Dazu kommt, dass viele meiner Freunde 3D nicht wollen, da sie Brille tragen oder sie Kopfschmerzen davon bekommen.

Und der Fantasieaufschlag auf den Preis ist mir zu heftig.


----------



## Silers (21. November 2017)

3D ist meiner Meinung nach den Aufpreis meißt nicht wert


----------



## Dr Bakterius (21. November 2017)

Weiteres Manko ist das möglichst viele Besucher auf engstem Raum  eingepfercht sind und das Gestühl ermuntert auch kaum jemanden 2 Std. und ev. mehr darauf zu verbringen. Was 3D direkt angeht, könnte da ev. eine größere und leichtere Brille was verbessern?


----------



## Kuhprah (21. November 2017)

Da ich in meinem Kino für 2D und 3D gleich viel zahl guck ich das was grad läuft. Mir ziemlich egal ob 2D oder 3D. Und seit die dort am Center noch nen SuC haben geh ich meist nachher das Auto laden und noch nen Happen essen


----------



## LastManStanding (5. Dezember 2017)

Dr Bakterius schrieb:


> Weiteres Manko ist das möglichst viele Besucher auf engstem Raum  eingepfercht sind und das Gestühl ermuntert auch kaum jemanden 2 Std. und ev. mehr darauf zu verbringen. Was 3D direkt angeht, könnte da ev. eine größere und leichtere Brille was verbessern?

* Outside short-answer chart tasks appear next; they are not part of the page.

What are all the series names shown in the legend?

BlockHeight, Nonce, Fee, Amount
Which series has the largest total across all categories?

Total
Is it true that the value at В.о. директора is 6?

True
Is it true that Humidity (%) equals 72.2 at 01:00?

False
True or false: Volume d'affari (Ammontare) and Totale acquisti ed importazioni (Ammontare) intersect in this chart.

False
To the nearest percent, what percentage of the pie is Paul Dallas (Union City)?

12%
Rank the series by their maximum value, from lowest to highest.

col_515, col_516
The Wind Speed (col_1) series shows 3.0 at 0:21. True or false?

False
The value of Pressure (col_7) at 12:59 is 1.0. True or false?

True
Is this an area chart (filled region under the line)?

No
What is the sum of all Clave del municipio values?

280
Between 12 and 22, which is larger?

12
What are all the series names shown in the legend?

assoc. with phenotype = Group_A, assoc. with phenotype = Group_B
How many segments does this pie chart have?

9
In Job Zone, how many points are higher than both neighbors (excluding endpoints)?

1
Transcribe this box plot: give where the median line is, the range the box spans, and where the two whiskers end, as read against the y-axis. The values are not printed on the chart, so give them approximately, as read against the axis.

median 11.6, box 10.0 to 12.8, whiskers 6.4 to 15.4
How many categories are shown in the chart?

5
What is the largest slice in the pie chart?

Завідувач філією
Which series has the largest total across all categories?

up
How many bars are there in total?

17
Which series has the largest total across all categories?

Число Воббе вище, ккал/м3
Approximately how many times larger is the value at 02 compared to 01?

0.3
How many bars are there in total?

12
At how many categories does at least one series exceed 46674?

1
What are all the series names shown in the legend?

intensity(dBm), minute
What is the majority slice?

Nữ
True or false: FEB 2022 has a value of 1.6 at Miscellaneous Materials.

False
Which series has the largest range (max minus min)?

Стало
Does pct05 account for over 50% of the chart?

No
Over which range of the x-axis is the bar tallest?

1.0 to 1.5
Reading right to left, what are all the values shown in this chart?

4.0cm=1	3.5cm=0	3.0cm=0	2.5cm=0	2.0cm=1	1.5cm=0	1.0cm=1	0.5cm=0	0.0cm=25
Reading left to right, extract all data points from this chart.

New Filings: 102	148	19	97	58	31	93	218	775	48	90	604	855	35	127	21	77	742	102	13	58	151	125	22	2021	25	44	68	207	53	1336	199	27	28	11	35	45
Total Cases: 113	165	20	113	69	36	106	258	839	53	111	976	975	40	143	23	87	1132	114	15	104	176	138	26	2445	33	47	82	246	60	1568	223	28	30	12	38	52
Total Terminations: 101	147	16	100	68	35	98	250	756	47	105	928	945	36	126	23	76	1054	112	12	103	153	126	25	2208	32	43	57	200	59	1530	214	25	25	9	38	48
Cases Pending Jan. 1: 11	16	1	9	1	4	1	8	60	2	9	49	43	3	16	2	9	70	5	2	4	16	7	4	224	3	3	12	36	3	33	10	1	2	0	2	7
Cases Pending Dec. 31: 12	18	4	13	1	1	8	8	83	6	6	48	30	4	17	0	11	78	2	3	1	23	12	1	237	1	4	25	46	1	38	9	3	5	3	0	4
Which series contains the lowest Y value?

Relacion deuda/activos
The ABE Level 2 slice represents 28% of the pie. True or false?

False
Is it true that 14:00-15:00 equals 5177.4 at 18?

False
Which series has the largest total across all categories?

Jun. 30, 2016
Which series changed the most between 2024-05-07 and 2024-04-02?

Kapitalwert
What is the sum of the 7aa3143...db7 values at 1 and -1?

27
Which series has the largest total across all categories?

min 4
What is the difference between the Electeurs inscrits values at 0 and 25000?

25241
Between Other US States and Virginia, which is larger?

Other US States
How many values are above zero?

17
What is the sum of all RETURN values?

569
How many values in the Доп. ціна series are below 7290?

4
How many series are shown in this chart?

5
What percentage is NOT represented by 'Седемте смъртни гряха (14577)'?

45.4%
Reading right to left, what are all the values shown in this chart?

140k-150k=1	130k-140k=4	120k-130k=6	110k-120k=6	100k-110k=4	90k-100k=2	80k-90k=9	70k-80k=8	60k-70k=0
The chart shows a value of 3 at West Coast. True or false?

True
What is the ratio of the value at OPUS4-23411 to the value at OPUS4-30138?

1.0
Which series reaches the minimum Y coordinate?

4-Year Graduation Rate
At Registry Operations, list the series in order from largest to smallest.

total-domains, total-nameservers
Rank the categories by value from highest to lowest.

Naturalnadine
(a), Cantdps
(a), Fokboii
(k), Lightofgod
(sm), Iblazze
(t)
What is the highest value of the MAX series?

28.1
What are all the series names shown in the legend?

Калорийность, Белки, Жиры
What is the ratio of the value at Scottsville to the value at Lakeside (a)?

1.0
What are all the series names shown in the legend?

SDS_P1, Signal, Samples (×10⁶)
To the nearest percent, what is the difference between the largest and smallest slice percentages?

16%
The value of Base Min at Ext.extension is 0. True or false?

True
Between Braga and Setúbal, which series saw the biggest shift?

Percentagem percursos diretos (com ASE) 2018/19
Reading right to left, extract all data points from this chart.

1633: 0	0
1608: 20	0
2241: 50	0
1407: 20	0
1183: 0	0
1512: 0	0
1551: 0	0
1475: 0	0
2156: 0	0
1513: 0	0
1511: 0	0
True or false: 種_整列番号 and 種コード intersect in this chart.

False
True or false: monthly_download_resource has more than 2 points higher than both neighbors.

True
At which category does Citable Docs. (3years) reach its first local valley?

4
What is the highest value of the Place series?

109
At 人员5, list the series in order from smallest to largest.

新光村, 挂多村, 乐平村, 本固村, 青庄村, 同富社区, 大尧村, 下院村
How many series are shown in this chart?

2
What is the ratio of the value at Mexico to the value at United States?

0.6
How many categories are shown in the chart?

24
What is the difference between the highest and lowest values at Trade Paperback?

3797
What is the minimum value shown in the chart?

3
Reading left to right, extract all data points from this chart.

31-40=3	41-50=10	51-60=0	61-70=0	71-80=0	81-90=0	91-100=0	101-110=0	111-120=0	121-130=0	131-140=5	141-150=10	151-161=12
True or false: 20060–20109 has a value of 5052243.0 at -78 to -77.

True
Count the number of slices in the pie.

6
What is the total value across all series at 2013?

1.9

Größer und leichter wäre zwar schon eine gute Idee aber das torpediert leider die zu meist Schlechte 3D Qualität und den Aufpreis nicht.
Zumal in kleineren Kinos hier in der Gegend die Brillen oft mehr als Billig sind... wie aus einer Kornflakesschachtel^^ 3D ohne Brille das wäre vielleicht hier und da ganz nett..


----------



## Dr Bakterius (5. Dezember 2017)

Vorläufig ist das herkömmliche 3D wohl eh eher zum Tode verurteilt und wird im Homebereich ja kaum noch geboten. Das bescheidene Bild erlebt man leider garnicht mal so selten bei 2D auch und vielleicht kommt ja 3 D mal wieder und zwar so wie man es sich wünscht mit möglichst ohne Nasenfahrrad.  Vielleicht erlebt man ja nicht nur ein neues 3 D sondern vielleicht auch ein mittendrin Gefühl?


----------



## LastManStanding (21. Januar 2018)

Jo das Ergebniss ist wohl recht deutlich. Das hätte ich ja nicht gedacht, aber es bestätigt meine Hoffnung.
Danke an alle die Geklickt haben.
Danke


----------



## Dr Bakterius (24. Januar 2018)

Die Zahl der Teilnehmer war ja doch recht mager aber die bisherige Brillentechnik ist einfach nicht mehr State of the Art. Ich bin mal gespannt was da mal als Ersatz kommt und was dann der Spaß kostet.


----------